Multi-scale calibration of hydological models
Typically the hydrological models are designed and calibrated to describe the hydrological process at one temporal/spatial scale. However, it is known, that although the model simulation may appear appropriate at target scale, the skill at other scales could be substantially lower. The study is aimed at development of multi-scale hydrological model allowing for robust calibration (possibly at ungauged/partly gauged basins) and disaggregation and aggregation. The applicants should have some background in hydrology, remote sensing data or computer science.

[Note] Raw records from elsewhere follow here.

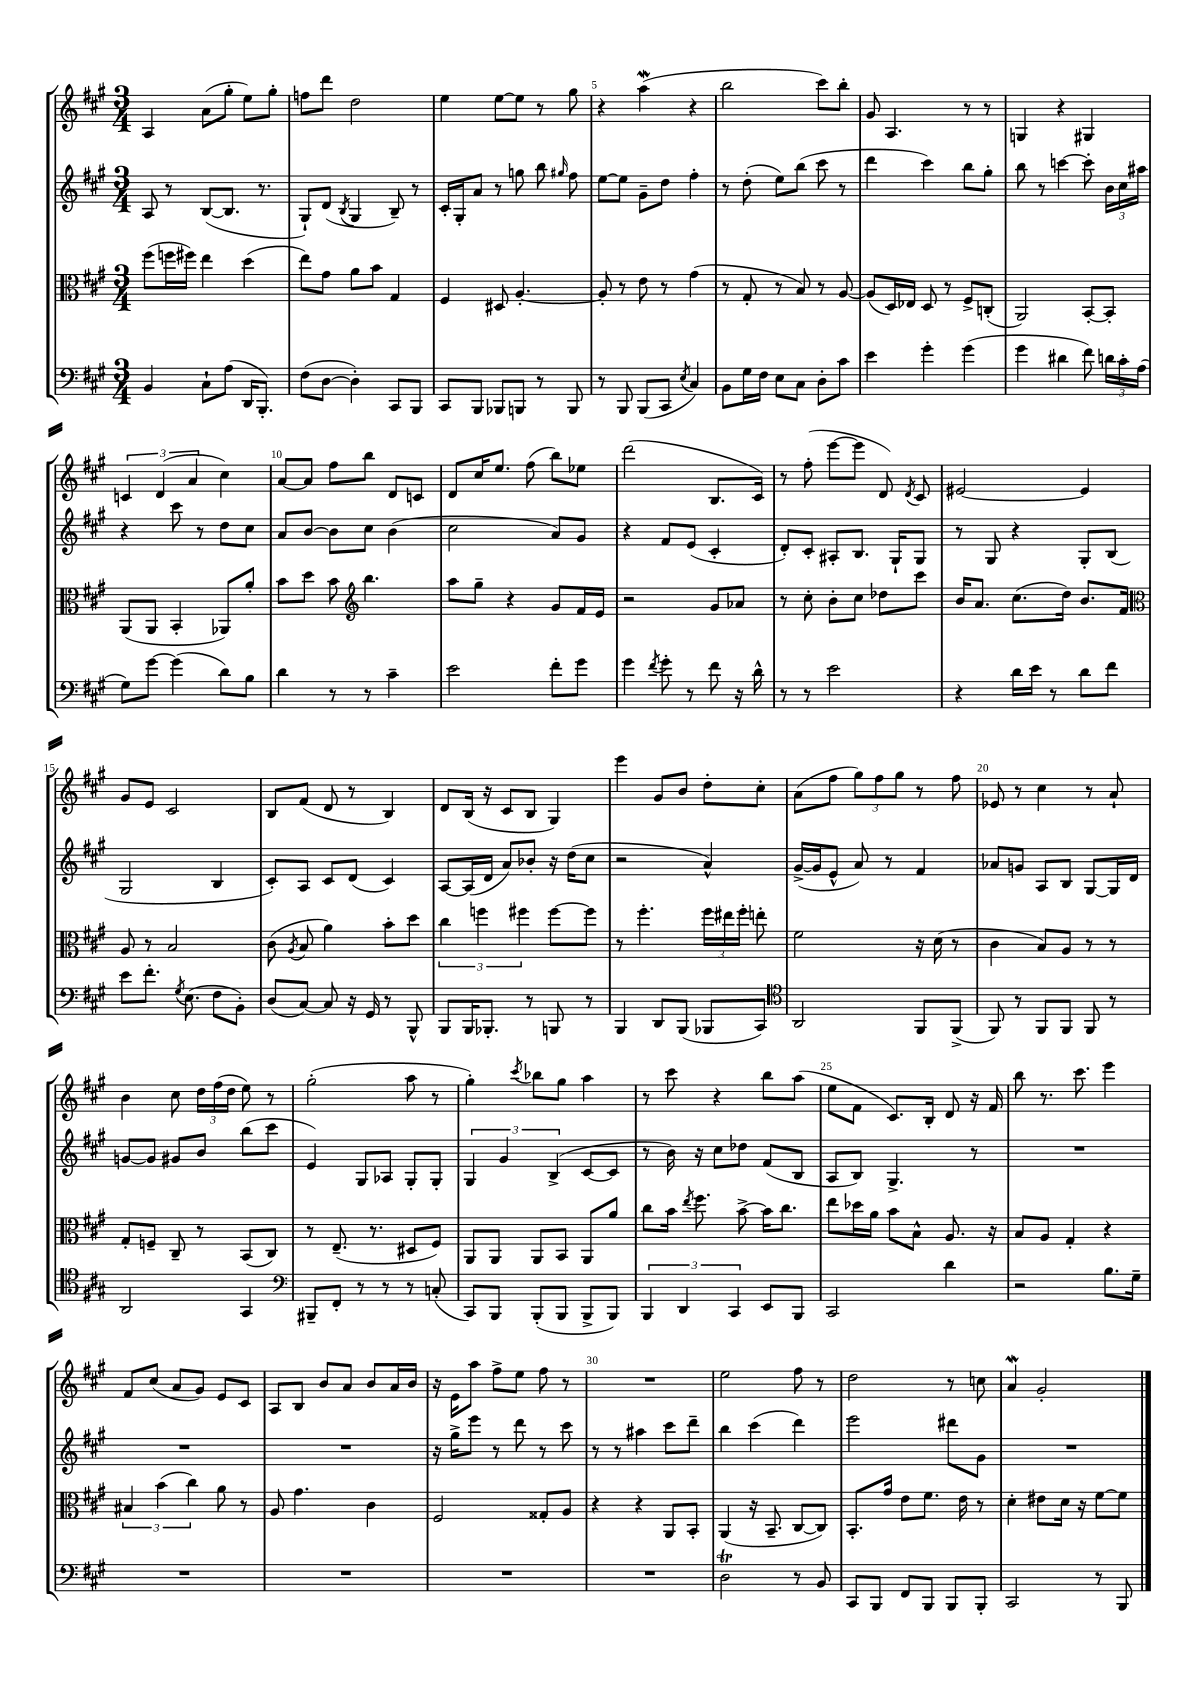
<<
\new StaffGroup <<
\new Staff = "s0" {
    \clef treble \key a \major \numericTimeSignature \time 3/4
    \autoBeamOff a4 a'8[( gis''8]-. e''8[) gis''8]-. |
    f''8[ d'''8] d''2 |
    e''4 e''8[~ e''8] r8 gis''8 |
    r4 a''4\mordent( r4 |
    b''2 cis'''8[) b''8]-. |
    gis'8 a4. r8 r8 |
    g4 r4 gis4 |
    \tuplet 3/2 { c'4 d'4( a'4 } cis''4) |
    a'8[~ a'8] fis''8[ b''8] d'8[ c'8] |
    d'8[ cis''16 e''8.] fis''8( b''8[) ees''8] |
    d'''2( b8.[ cis'16]) |
    r8 fis''8-.( e'''8[~ e'''8] d'8) \acciaccatura { d'8 } cis'8 |
    eis'2~ eis'4 |
    gis'8[ e'8] cis'2 |
    b8[ fis'8]( d'8 r8 b4) |
    d'8[ b16]( r16 cis'8[ b8] gis4) |
    e'''4 gis'8[ b'8] d''8[-. cis''8]-. |
    a'8[( fis''8] \tuplet 3/2 { gis''8[) fis''8 gis''8] } r8 fis''8 |
    ees'8 r8 cis''4 r8 a'8-! |
    b'4 cis''8 \tuplet 3/2 { d''16[ fis''16( d''16] } e''8) r8 |
    gis''2-.( a''8 r8 |
    gis''4-.) \acciaccatura { cis'''8 } bes''8[ gis''8] a''4 |
    r8 cis'''8 r4 b''8[ a''8]( |
    e''8[ fis'8] cis'8.[) b16]-. d'8 r16 fis'16 |
    b''8 r8. cis'''8. e'''4 |
    fis'8[ cis''8]( a'8[ gis'8]) e'8[ cis'8] |
    a8[ b8] b'8[ a'8] b'8[ a'16 b'16] |
    r16 e'16[ a''8] fis''8[-> e''8] fis''8 r8 |
    R2. |
    e''2 fis''8 r8 |
    d''2 r8 c''8 |
    a'4\mordent gis'2-. \bar "|." |
}
\new Staff = "s1" {
    \clef treble \key a \major \numericTimeSignature \time 3/4
    \autoBeamOff a8 r8 b8[~( b8.] r8. |
    gis8[-!) d'8]( \acciaccatura { b8 } gis4 b8--) r8 |
    cis'16[-. gis16-. a'8] r8 g''8 b''8 \grace { gis''16 } fis''8 |
    e''8[~ e''8] gis'8[-- d''8] fis''4-. |
    r8 d''8-.( e''8[) b''8]( cis'''8 r8 |
    d'''4 cis'''4) b''8[ gis''8]-. |
    b''8 r8 c'''4~ c'''8-. \tuplet 3/2 { b'16[ cis''16 ais''16] } |
    r4 cis'''8 r8 d''8[ cis''8] |
    a'8[ b'8]~ b'8[ cis''8] b'4( |
    cis''2 a'8[) gis'8] |
    r4 fis'8[ e'8]( cis'4-. |
    d'8[-.) cis'8]-. ais8[-. b8.] gis16[-! gis8] |
    r8 gis8 r4 gis8[-. b8]( |
    gis2 b4 |
    cis'8[-.) a8] cis'8[ d'8]( cis'4) |
    a8[~ a16( d'16] a'8[) bes'8]-. r16 d''16[( cis''8] |
    r2 a'4-^) |
    gis'16[~->( gis'16 e'8]-^ a'8) r8 fis'4 |
    aes'8[ g'8] a8[ b8] gis8[~ gis16 d'16] |
    g'8[~ g'8] gis'8[ b'8] b''8[( cis'''8] |
    e'4) gis8[ aes8] gis8[-. gis8]-. |
    \tuplet 3/2 { gis4 gis'4 b4->( } cis'8[~ cis'8] |
    r8 b'16) r16 cis''8[ des''8] fis'8[( b8] |
    a8[ b8]) gis4.-> r8 |
    R2. |
    R2. |
    R2. |
    r16 gis''16[-> e'''8] r8 d'''8 r8 cis'''8 |
    r8 r8 ais''4 cis'''8[ d'''8]-- |
    b''4 cis'''4( d'''4) |
    e'''2 dis'''8[ gis'8] |
    R2. \bar "|." |
}
\new Staff = "s2" {
    \clef alto \key a \major \numericTimeSignature \time 3/4
    \autoBeamOff fis''8[( f''16 fis''16]) e''4 d''4( |
    e''8[) gis'8] a'8[ b'8] gis4 |
    fis4 dis8 a4.~-. |
    a8-. r8 e'8 r8 gis'4( |
    r8 gis8-. r8 b8) r8 a8~ |
    a8[( d16) ees16] d8 r8 fis8[-> c8]-.( |
    a,2) b,8[~-. b,8]-. |
    a,8[( a,8] b,4-. aes,8[) a'8]-. |
    b'8[ d''8] b'8 \clef treble b''4. |
    a''8[ gis''8]-- r4 gis'8[ fis'16 e'16] |
    r2 gis'8[ aes'8] |
    r8 cis''8-. b'8[-. cis''8] des''8[ cis'''8] |
    b'16[ a'8.] cis''8.[( d''16]) b'8.[ fis'16] |
    \clef alto a8 r8 b2 |
    cis'8( \acciaccatura { a8 } b8 a'4) b'8[-. d''8] |
    \tuplet 3/2 { cis''4 f''4 fis''4 } fis''8[~ fis''8] |
    r8 fis''4.-. \tuplet 3/2 { fis''16[ eis''16 fis''16]-. } e''8-. |
    fis'2 r16 d'16( r8 |
    cis'4 b8[) a8] r8 r8 |
    gis8[-. f8]-- cis8-- r8 b,8[( cis8]) |
    r8 e8.--( r8. dis8[ fis8]) |
    a,8[ a,8] a,8[ b,8] a,8[ a'8] |
    cis''8[ b'16] \acciaccatura { e''8 } fis''8. b'8~-> b'16[ cis''8.] |
    e''8[ des''16 a'16] b'8[ b8]-^ a8. r16 |
    b8[ a8] gis4-. r4 |
    \tuplet 3/2 { bis4 b'4( cis''4) } a'8 r8 |
    a8 gis'4. cis'4 |
    fis2 gisis8[-. a8] |
    r4 r4 a,8[ b,8]-. |
    a,4( r16 b,8.-- cis8[~ cis8]) |
    b,8.[-. gis'16] e'8[ fis'8.] e'16 r8 |
    d'4-. eis'8[ d'16] r16 fis'8[~ fis'8] \bar "|." |
}
\new Staff = "s3" {
    \clef bass \key a \major \numericTimeSignature \time 3/4
    \autoBeamOff b,4 cis8[-! a8]( d,16[ b,,8.]-.) |
    fis8[( d8]~ d4-.) cis,8[ b,,8] |
    cis,8[ b,,8] bes,,8[ b,,8] r8 b,,8 |
    r8 b,,8 b,,8[( cis,8] \acciaccatura { e8 } cis4) |
    b,8[ gis16 fis16] e8[ cis8] d8[-. cis'8] |
    e'4 gis'4-. gis'4( |
    gis'4 dis'4 fis'8) \tuplet 3/2 { d'16[ cis'16-. a16]( } |
    gis8[) gis'8]~ gis'4( d'8[) b8] |
    d'4 r8 r8 cis'4-- |
    e'2 fis'8[-. gis'8] |
    gis'4 \acciaccatura { fis'8 } gis'8-. r8 fis'8 r16 d'16-^ |
    r8 r8 e'2 |
    r4 d'16[ e'16] r8 d'8[ fis'8] |
    e'8[ fis'8.]-. \acciaccatura { gis8 } e8.( fis8[ b,8]-.) |
    d8[( cis8]~) cis8 r16 gis,16 r8 b,,8-^ |
    b,,8[ b,,16 bes,,8.]-. r8 b,,8 r8 |
    b,,4 d,8[ b,,8]( bes,,8[ cis,8]) |
    \clef tenor a,2 fis,8[ fis,8]->( |
    fis,8) r8 fis,8[ fis,8] fis,8 r8 |
    a,2 gis,4 |
    \clef bass bis,,8[-- fis,8]-. r8 r8 r8 c8-.( |
    cis,8[) b,,8] b,,8[-.( b,,8] b,,8[-> b,,8]) |
    \tuplet 3/2 { b,,4 d,4 cis,4 } e,8[ b,,8] |
    cis,2 d'4 |
    r2 b8.[ gis16]-- |
    R2. |
    R2. |
    R2. |
    R2. |
    d2\trill r8 b,8 |
    cis,8[ b,,8] fis,8[ b,,8] b,,8[ b,,8]-. |
    cis,2 r8 b,,8 \bar "|." |
}
>>
>>
\layout { \context { \Score currentBarNumber = #2 \override BarNumber.break-visibility = ##(#f #t #t) barNumberVisibility = #(every-nth-bar-number-visible 5) } }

Knowledge of R/Python, solid basis of statistics and/or proficiency with hydrological modeling are regarded assets.
From climate model ensembles to policy relevant climate change scenarios
Recently, large number of climate change simulations are available for Europe and other regions. Since the uncertainty in climate model projections is very large, especially for characteristics of extremes, it is required to flatten the range of available projections to allow for making strategical decisions. The work will utilize the EURO-CORDEX data (or others) and ensemble reduction or weighting strategies or alternatively will develop probabilistic scenarios. The applicants should have some background in hydrology, remote sensing data or computer science. Knowledge of R/Python, solid basis of statistics and/or proficiency with hydrological modeling are regarded assets.
Forecasting of droughts
Medium and long term drought forecasting provides important information to mitigate negative impacts of drought events. This study is aimed on the development of drought forecasting framework based on the use of various drought indicators, spatial hydro-meteorological information, hydrological modeling, data driven modeling tools, capable to make the drought forecast on different temporal and spatial scales. The meteorological, hydrological and agricultural droughts will be considered. The applicants should have some background in hydrology, remote sensing data or computer science. Knowledge of R/Python/other programming language, solid basis of statistics and/or proficiency with hydrological modeling are regarded assets.
Long term average stream flow and the interannual variability of streamflow
The long term average stream flow, precipitation partitioning into streamflow and evapotranspiration on annual and longer time scale, the dependency on catchment characteristics, role of vegetation cover on precipitation partitioning are expected to be analyzed using frameworks based on Budyko curve. The special emphases will be put on its role on improving hydrological modeling over selected temporal and spatial scales. The applicants should have some background in hydrology, remote sensing data or computer science. Knowledge of R/Python/other programming language, solid basis of statistics and/or proficiency with hydrological modeling are regarded assets.
Creative analysis of arbitrary aspects of mathematical modeling of any types of processes in the environment, model development, software creation
It may be a mathematical modeling of nonlinear processes with one independent variable (time) defined as a system of ordinary differential equations or transport processes of different types described by partial differential equations.
For example: Mathematical modeling of the transport of passive admixtures from any source (or sources) in the simulated flow field in the planetary boundary layer. Comparing the results for the Euler type model (part of Fluent Ansys), the Lagrange model and possibly the Gaussian puff type model.